The next speaker steps on stage, starting with asking one simple question: “What do you use the most in your everyday life?” As obvious as the answer is, it doesn’t come straight to mind. Fortunately, or unfortunately, societal norms dictate us not to walk naked in the street. Yes, suprisingly enough, we use our clothes more than we use our smartphones. There’s an on-going discussion about artificual intelligence and threat of rise of robots, however, the future takes on a greater scale than just technological progress. Borre Akkersdijk, a fashion designer (and not only) who focuses on developing fabrics of the future. He is a conceptual designer who investigates the boundaries of textile. Borre believes that textile will soon become the next arena where the boundaries between humans and technology will be removed. He says: “Nowadays everyone is preoccupied with their looks. However, the moment you realise that clothes can do more for you – you will not mind having the same outfit. Textile of the future can improve human performance. For instance, it can measure your temperature or heart rate. Our fashion is not just a look and it can impact how people experience clothes.”

No matter how incredibly inspiring the talks were on the future of health, transportation and technology, nothing can beat the fascination of the unknown. I am talking about space, in particular, the possibility of life on Mars. While we are daydreaming of space travels, Dr. Wiegel Wamelink, a Mars One advisor, a senior ecologist at Wageningen Environmental Science at Wageningen University & Research, who has dedicated more than 5 years experimenting with growing plants on Mars and Moon soil simulants. He tested the growth of 14 plant varieties, and received surprising results. Plants grew and most of them even yield. They even managed to prepare a dinner for staff from these vegetables. However, through experiments they have also discovered that Mars soil contains more nutrients than expected. Dr. Wamelink describes space as dangerous, nevertheless, he avows that it still interests him enormously and he has no doubt that there is much more to discover.

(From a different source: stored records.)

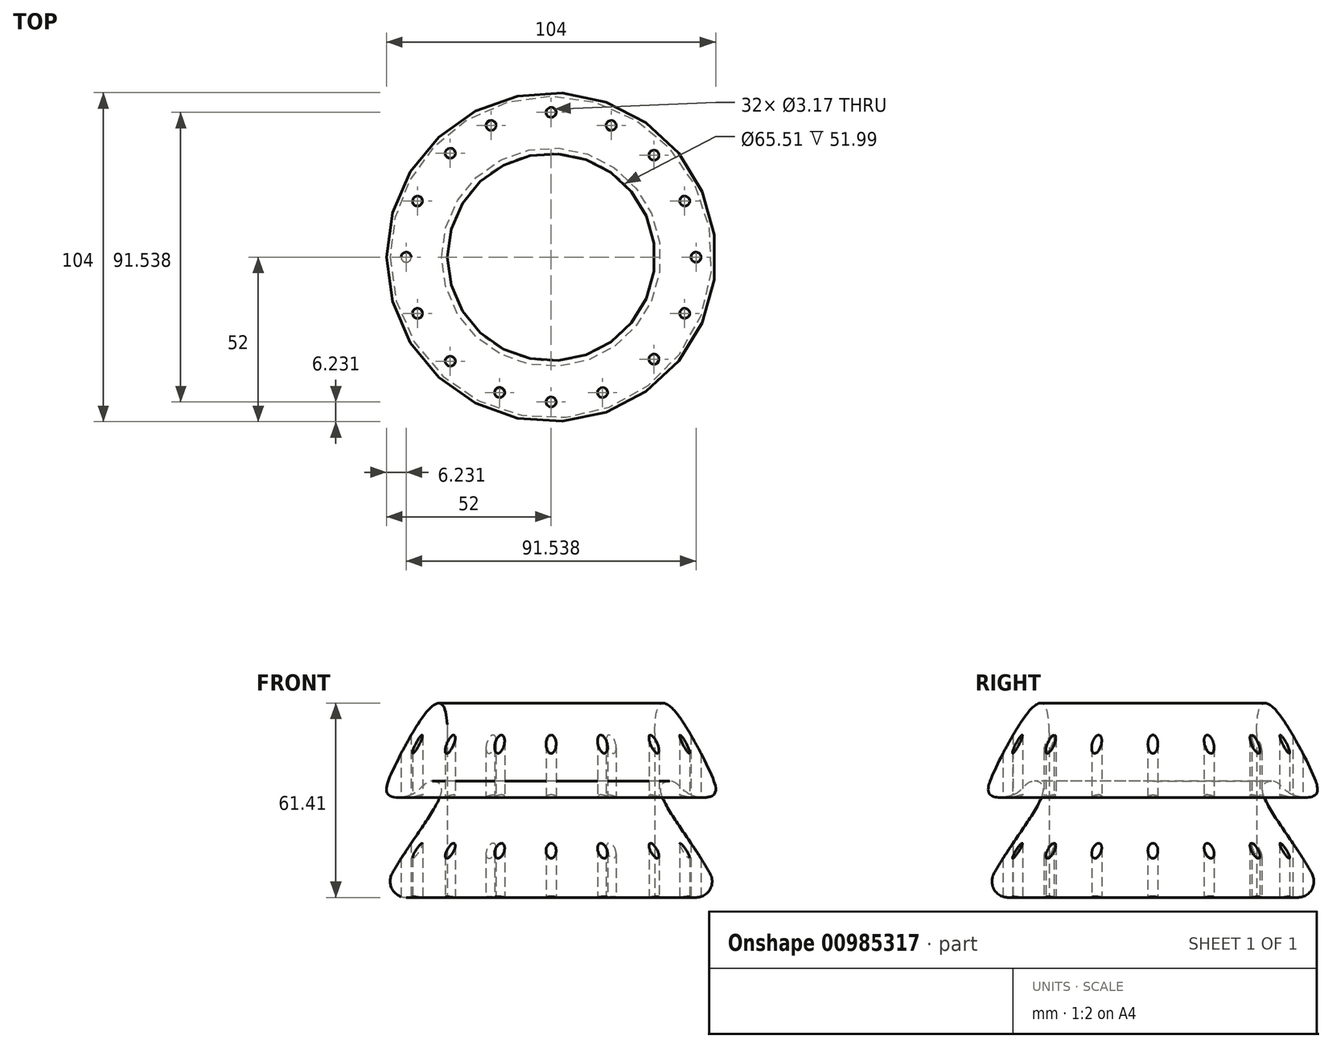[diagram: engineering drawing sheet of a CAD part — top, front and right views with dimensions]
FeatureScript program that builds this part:
annotation { "Feature Type Name" : "Feature", "Feature Type Description" : "" }
export const myFeature = defineFeature(function(context is Context, id is Id, definition is map)
    precondition{}
    {
        {
            var Q0;
            Q0=qCreatedBy(makeId("Front.planeOp"),FACE);
            var sketch = newSketch(context, id + "F0", { "sketchPlane" : qUnion([Q0])});
            skFitSpline(sketch, "E0", {"points": [v(-52.87, -44.79) * mm, v(-34.58, -10.46) * mm, v(-38.42, -8.11) * mm, v(-43.33, -11.95) * mm, v(-51.35, -12.33) * mm, v(-49.73, -4.06) * mm, v(-36.84, 17.12) * mm, v(-19.68, 28.43) * mm, v(0, 31.41) * mm], "startDerivative": vector(5.44, 131.41) * mm, "endDerivative": vector(93.25, 1.12) * mm});
            skLineSegment(sketch, "E1", {"start": v(-52.87, -44.79) * mm, "end": v(0, -44.79) * mm});
            skFitSpline(sketch, "E2.MirrorCS", {"points": [v(52.87, -44.79) * mm, v(34.58, -10.46) * mm, v(38.42, -8.11) * mm, v(43.33, -11.95) * mm, v(51.35, -12.33) * mm, v(49.73, -4.06) * mm, v(36.84, 17.12) * mm, v(19.68, 28.43) * mm, v(0, 31.41) * mm], "startDerivative": vector(-5.44, 131.41) * mm, "endDerivative": vector(-93.25, 1.12) * mm});
            skLineSegment(sketch, "E3.MirrorCS", {"start": v(52.87, -44.79) * mm, "end": v(0, -44.79) * mm});
            skLineSegment(sketch, "E4", {"start": v(0, 31.41) * mm, "end": v(0, -44.79) * mm});
            skSolve(sketch);
        }
        {
            var Q0;
            Q0=makeQuery(id+"F0.imprint","IMPRINT",FACE,{"disambiguationData":[TD([[makeQuery(id+"F0.imprint","IMPRINT",EDGE,{"derivedFrom":sQuery(id+"F0.wireOp",EDGE,"E0")}),-1.0]])]});
            var Q1;
            Q1=sQuery(id+"F0.wireOp",EDGE,"E4");
            revolve(context, id + "F1", {"surfaceOperationType" : NewSurfaceOperationType.NEW, "entities" : qUnion([Q0]), "axis" : qUnion([Q1]), "revolveType" : RevolveType.FULL, "oppositeDirection" : true});
        }
        {
            var Q0;
            Q0=qCreatedBy(makeId("Top.planeOp"),FACE);
            var sketch = newSketch(context, id + "F2", { "sketchPlane" : qUnion([Q0])});
            skCircle(sketch, "E5", {"center": v(0, 0) * mm, "radius": 32.75 * mm});
            skSolve(sketch);
        }
        {
            var Q0;
            Q0=qSketchRegion(id+"F2",true);
            var Q1;
            Q1=qSketchRegion(id+"FyJb5VjQGFGTzOf_1",true);
            extrude(context, id + "F3", {"entities" : qUnion([Q0, Q1]), "operationType" : NewBodyOperationType.REMOVE, "endBound" : BoundingType.THROUGH_ALL, "depth" : 30.48 * mm, "offsetDistance" : 25.4 * mm});
        }
        {
            var Q0;
            Q0=makeQuery(id+"F2.imprint","IMPRINT",FACE,{"disambiguationData":[TD([[makeQuery(id+"F2.imprint","IMPRINT",EDGE,{"derivedFrom":sQuery(id+"F2.wireOp",EDGE,"E5")}),1.0]])]});
            extrude(context, id + "F4", {"entities" : qUnion([Q0]), "operationType" : NewBodyOperationType.REMOVE, "endBound" : BoundingType.THROUGH_ALL, "oppositeDirection" : true, "depth" : 77.22 * mm, "offsetDistance" : 25.4 * mm});
        }
        {
            var Q0;
            Q0=makeQuery(id+"F3.boolean.opBoolean","INTERSECT",EDGE,{"derivedFrom":[makeQuery(id+"F1.opRevolve","SWEPT_FACE",FACE,{"disambiguationData":[OSD([sQuery(id+"F0.wireOp",EDGE,"E0")])]}),makeQuery(id+"F3.opExtrude","SWEPT_FACE",FACE,{"disambiguationData":[OSD([sQuery(id+"F2.wireOp",EDGE,"E5")])]})]});
            fillet(context, id + "F5", {"entities" : qUnion([Q0]), "radius" : 5.08 * mm, "tangentPropagation" : true, "rho" : 0.5, "crossSection" : FilletCrossSection.CONIC, "allowEdgeOverflow" : false});
        }
        {
            var Q0;
            Q0=makeQuery(id+"F1.opRevolve","SWEPT_EDGE",EDGE,{"disambiguationData":[OSD([sQuery(id+"F0.wireOp",EDGE,"E0"),sQuery(id+"F0.wireOp",EDGE,"E1")])]});
            fillet(context, id + "F6", {"entities" : qUnion([Q0]), "radius" : 5.08 * mm, "tangentPropagation" : true, "allowEdgeOverflow" : false});
        }
        {
            var Q0;
            Q0=makeQuery(id+"F1.opRevolve","SWEPT_FACE",FACE,{"disambiguationData":[OSD([sQuery(id+"F0.wireOp",EDGE,"E1")])]});
            var sketch = newSketch(context, id + "F7", { "sketchPlane" : qUnion([Q0])});
            skPoint(sketch, "E6", {"position": v(45.77, 0) * mm});
            skPoint(sketch, "E7", {"position": v(-45.77, 0) * mm});
            skPoint(sketch, "E8", {"position": v(0, -45.77) * mm});
            skPoint(sketch, "E9", {"position": v(0, 45.77) * mm});
            skPoint(sketch, "E10", {"position": v(-31.85, 32.87) * mm});
            skPoint(sketch, "E11", {"position": v(-42.18, 17.75) * mm});
            skPoint(sketch, "E12", {"position": v(-31.85, -32.87) * mm});
            skPoint(sketch, "E13", {"position": v(-42.18, -17.75) * mm});
            skPoint(sketch, "E14", {"position": v(-18.97, -41.65) * mm});
            skPoint(sketch, "E15", {"position": v(32.48, -32.24) * mm});
            skPoint(sketch, "E16", {"position": v(18.97, -41.65) * mm});
            skPoint(sketch, "E17", {"position": v(42.18, -17.75) * mm});
            skPoint(sketch, "E18", {"position": v(32.48, 32.24) * mm});
            skPoint(sketch, "E19", {"position": v(42.18, 17.75) * mm});
            skPoint(sketch, "E20", {"position": v(16.25, 42.79) * mm});
            skPoint(sketch, "E21", {"position": v(-16.25, 42.79) * mm});
            skSolve(sketch);
        }
        {
            var Q0;
            Q0=sQuery(id+"F7.wireOp",VERTEX,"E10");
            var Q1;
            Q1=sQuery(id+"F7.wireOp",VERTEX,"E11");
            var Q2;
            Q2=sQuery(id+"F7.wireOp",VERTEX,"E7");
            var Q3;
            Q3=sQuery(id+"F7.wireOp",VERTEX,"E13");
            var Q4;
            Q4=sQuery(id+"F7.wireOp",VERTEX,"E12");
            var Q5;
            Q5=sQuery(id+"F7.wireOp",VERTEX,"E14");
            var Q6;
            Q6=sQuery(id+"F7.wireOp",VERTEX,"E8");
            var Q7;
            Q7=sQuery(id+"F7.wireOp",VERTEX,"E16");
            var Q8;
            Q8=sQuery(id+"F7.wireOp",VERTEX,"E15");
            var Q9;
            Q9=sQuery(id+"F7.wireOp",VERTEX,"E17");
            var Q10;
            Q10=sQuery(id+"F7.wireOp",VERTEX,"E6");
            var Q11;
            Q11=sQuery(id+"F7.wireOp",VERTEX,"E19");
            var Q12;
            Q12=sQuery(id+"F7.wireOp",VERTEX,"E18");
            var Q13;
            Q13=sQuery(id+"F7.wireOp",VERTEX,"E20");
            var Q14;
            Q14=sQuery(id+"F7.wireOp",VERTEX,"E9");
            var Q15;
            Q15=sQuery(id+"F7.wireOp",VERTEX,"E21");
            var Q16;
            Q16=makeQuery(id+"F1.opRevolve","SWEPT_BODY",BODY,{"disambiguationData":[OSD([sQuery(id+"F0.wireOp",EDGE,"E0"),sQuery(id+"F0.wireOp",EDGE,"E1"),sQuery(id+"F0.wireOp",EDGE,"E4")])]});
            hole(context, id + "F8", {"style" : HoleStyle.SIMPLE, "endStyle" : HoleEndStyle.THROUGH, "holeDiameter" : 3.17 * mm, "majorDiameter" : 6.35 * mm, "isTappedThrough" : true, "tappedDepth" : 12.7 * mm, "tapClearance" : 3, "locations" : qUnion([Q0, Q1, Q2, Q3, Q4, Q5, Q6, Q7, Q8, Q9, Q10, Q11, Q12, Q13, Q14, Q15]), "scope" : qUnion([Q16])});
        }
    });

The TED Talk Conference is meant to be influential. It is meant to make you think wider. However, it is also about networking, it is about meeting people who share the same view or who want to add to your ideas. Thinking outside of a box means to think creatively, free of any constraints of “accepted” norms. We need to trigger our brain to make connections that normally would not come to mind. Whether it is new methods of transportation, health restoration at old age, space farming and colonizing Mars or a new way of powering wireless devices – we need to look a few steps ahead. Find inspiration that seems entirely unrelated to a problem.  The end message that each of the speakers sent across to the audience throughout the conference is “WE NEED YOU!”.  And the world does need you. It needs your fresh ideas stemming from innovative minds. This is how we embrace the future. This is how we embrace change.